In questo disco, che è l’esordio solista di Karin, si possono sicuramente ritrovare tutti gli elementi già presenti nel gruppo madre, vale a dire un’elettronica di stampo nordico, di grande eleganza ed atmosfera, con ritmiche forse meno marcate, più pop che techno. Il risultato rimane di livello assoluto, con una serie di brani più che convincenti, capaci di creare attimi di emozione e tensione per quasi una cinquantina di minuti, cosa per nulla facile (forse in Svezia un po’ di più, vista la qualità delle sue proposte musicali negli ultimi anni).

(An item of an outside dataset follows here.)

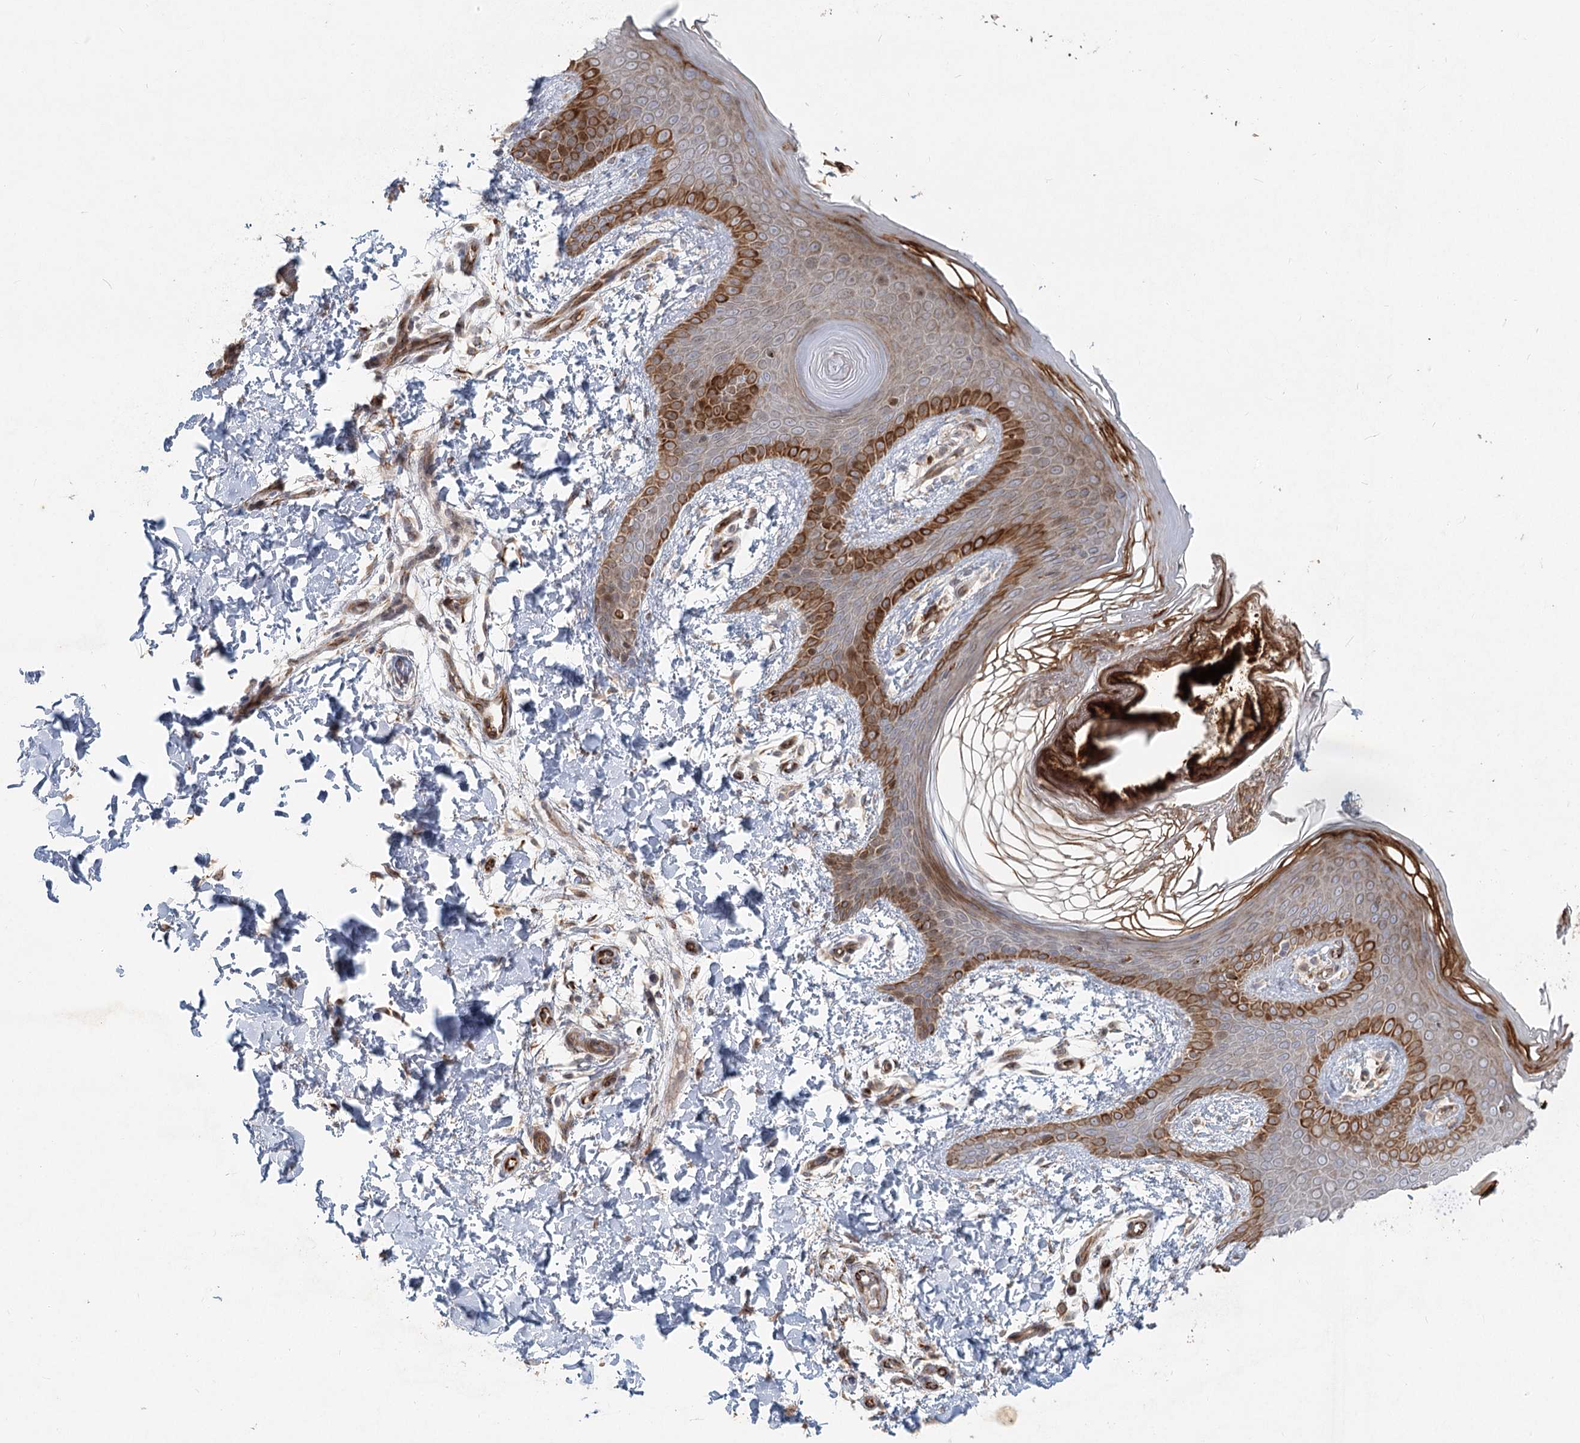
{"staining": {"intensity": "moderate", "quantity": ">75%", "location": "cytoplasmic/membranous"}, "tissue": "skin", "cell_type": "Fibroblasts", "image_type": "normal", "snomed": [{"axis": "morphology", "description": "Normal tissue, NOS"}, {"axis": "topography", "description": "Skin"}], "caption": "Protein staining by IHC exhibits moderate cytoplasmic/membranous positivity in approximately >75% of fibroblasts in benign skin. The protein is shown in brown color, while the nuclei are stained blue.", "gene": "LRP2BP", "patient": {"sex": "male", "age": 36}}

Uno dei brani migliori è l’iniziale “If I Had a Heart”, che vaga su drones e atmosfere claustrofobiche e notturne tra Bjork e le Bat For Lashes, accompagnate da un canto sommesso. Sulle stesse lunghezze d’onda è anche l’intro della seconda traccia, “When I Grow Up”, che poi si appiana lasciando maggior spazio alla voce e a una melodia quasi orientale. “Dry And Dusty” ritorna al lato oscuro, con un sottofondo sintetico inquietante che deve qualcosa ai Massive Attack, prima di “Seven”, con ritmiche più decise, il brano più in stile The Knife e adatto per remix riempi-pista. Dopo il mezzo passo falso di “Triangle Walks”, che non riesce mai a decollare veramente, un battito minimale e secco annuncia “Concrete Walls”, che riporta l’ascoltatore in melodie cupe, con voci effettate sopra scenari desolati e avvincenti. Si torna a respirare con “Now Is The Only Time I Know” e “I’m Not Done”, entrambi pezzi caldi e avvolgenti, capaci di colpire già dal primo ascolto, con ancora richiami alla Bjork di una decina di anni fa. Gran finale con gli ultimi due brani, “Keep Streets Empty For Me” e “Coconut”, che si sviluppano in perfetto equilibrio tra melodia e malinconia, per una decina di minuti di eteree emozioni di silicio a coronamento di un ottimo disco.